The fact is that JMC’s student publications have always been a little edgy, and often misquoting of people they interview, but they never go into the realm of smut or bad taste. The last thing this university needs, considering our fabulous history during the last century, is some middle-aged mom telling the other parents in the PTA back in wherever that our school hands out free porn mags. Frankly, I read this year’s Fusion cover to cover and thought that a lot of it was really insightful and interesting.
These days, all a person needs to access pornography is the Internet or some premium cable stations. Heck, they sell adult magazines at convenience stores and XXX videos at Family Video. Frankly, there’s nothing that this university does at all to promote anything sexually promiscuous or discriminatory. We fire female security guards for making out at a private party when they’re off duty. We get rid of guys who scream lewd remarks in the plaza to our students. The most provocative title I’ve even seen at the campus bookstore was a book called “How to Make Love to a Woman” and the author talks more about attitudes between healthy, happy, communicative couples, many of them married, rather than promoting looser sexual morality.
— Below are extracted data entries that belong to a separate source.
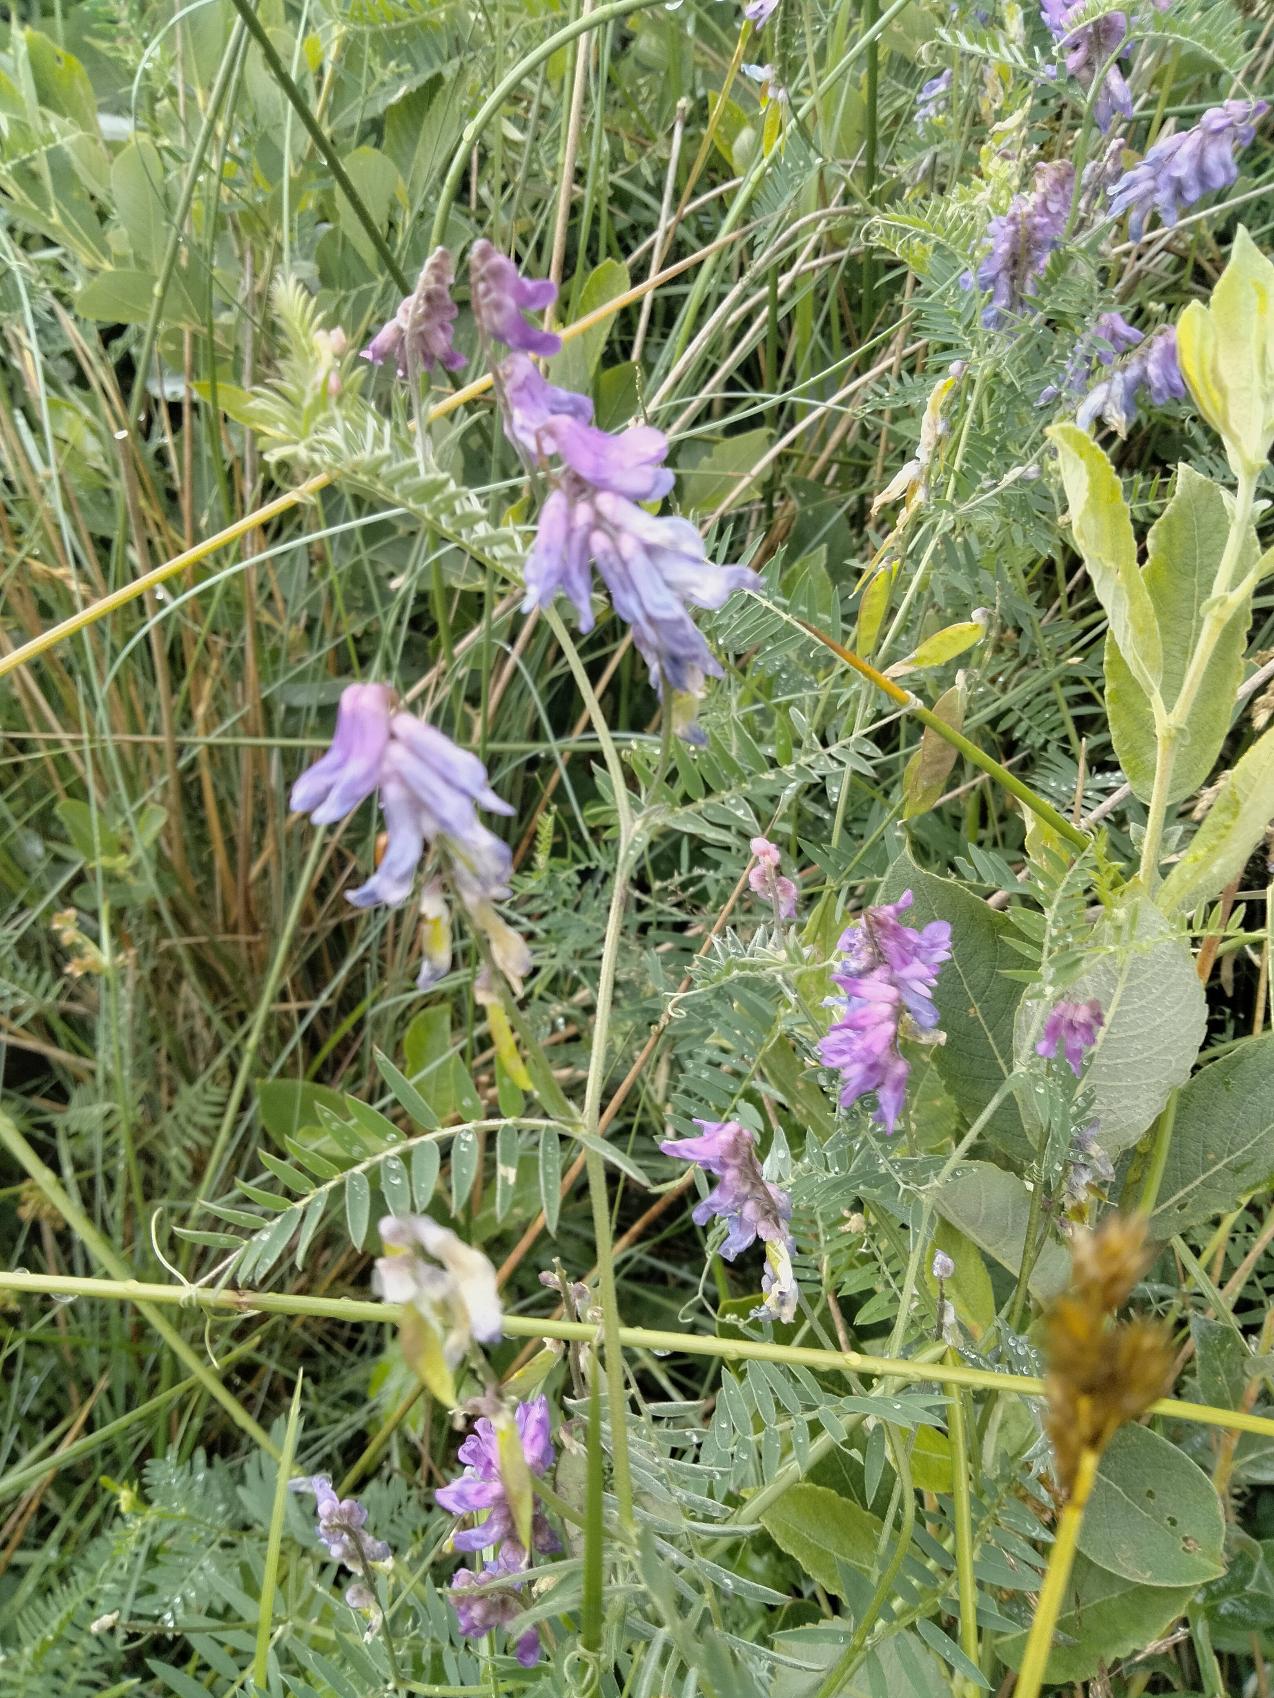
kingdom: Plantae
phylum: Tracheophyta
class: Magnoliopsida
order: Fabales
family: Fabaceae
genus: Vicia
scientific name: Vicia cracca
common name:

In fact, it even promotes a healthier attitude toward women and the reader himself, deeply set in respect for people, regardless of their sex.
But it was easy to tell that this lady had no class, even before she stormed away without regard for someone speaking to her, because of to whom she was taking this. All things considered, the secretary for a college department is hardly going to be able to do anything about a naked man on a student publication run by a department in a different school of a different college of the university. I felt sorry for all involved, because this mother was clearly looking for something to say the school was too liberal and we’d somehow corrupt her kid; but moreso for our department’s secretary, as she doesn’t get paid to handle such bizarrely and maliciously ignorant people (except for students).
I realize that KSU is reputed as the party school of Northeast Ohio, but what does that really mean? It means that people come to the area to party in the bars and at some residences/frats. It doesn’t mean that within a week of being here, your daughter is going to be on a “Girls Gone Wild” commercial.
To put it simply, for those parents who send their kids here and come here to take tours and spot problems, wait until my book comes out, and until then, remember that since your kid is going to be away from here for a while, they’re going to do stupid stuff that may or may not get them in trouble, and they’re going to forget who they were in high school, because they can live it up a little; but they make these decisions for themselves, and they choose with whom to hang out. It doesn’t matter if they keep a clean, ordered, anal-retentive life or are at the bars every Thursday night and blazing up every Monday, because they are your kids, and they make decisions based on how you raised them.
I’ve never binged. I’ve never bar-hopped. I’ve never drank irresponsibly, or slept with someone I didn’t know; but I’ve had great times, and the best way to live clean and have fun, is to stay away from the morality patrols (Dive, Late Night, ‘Gators), and stay away from the out-of-controls. My family and friends know what goes on in my life, but I have privacy.
If your kid takes away anything from college, it should be this: Always be as nice as you can to any secretary of any department anywhere, because anything you want to know, any help you need, and anything you need to do, will have to go through them, and they are the phenomenal dynamos that make it all possible. The sooner that visiting parents and students learn that secretaries are the most awesome force in our sphere, the better they understand that complaining to them about naked men is just dumb. If a hairy guy with a little chub on him is what you consider pornographic, and that’s all it takes to get you going — call me.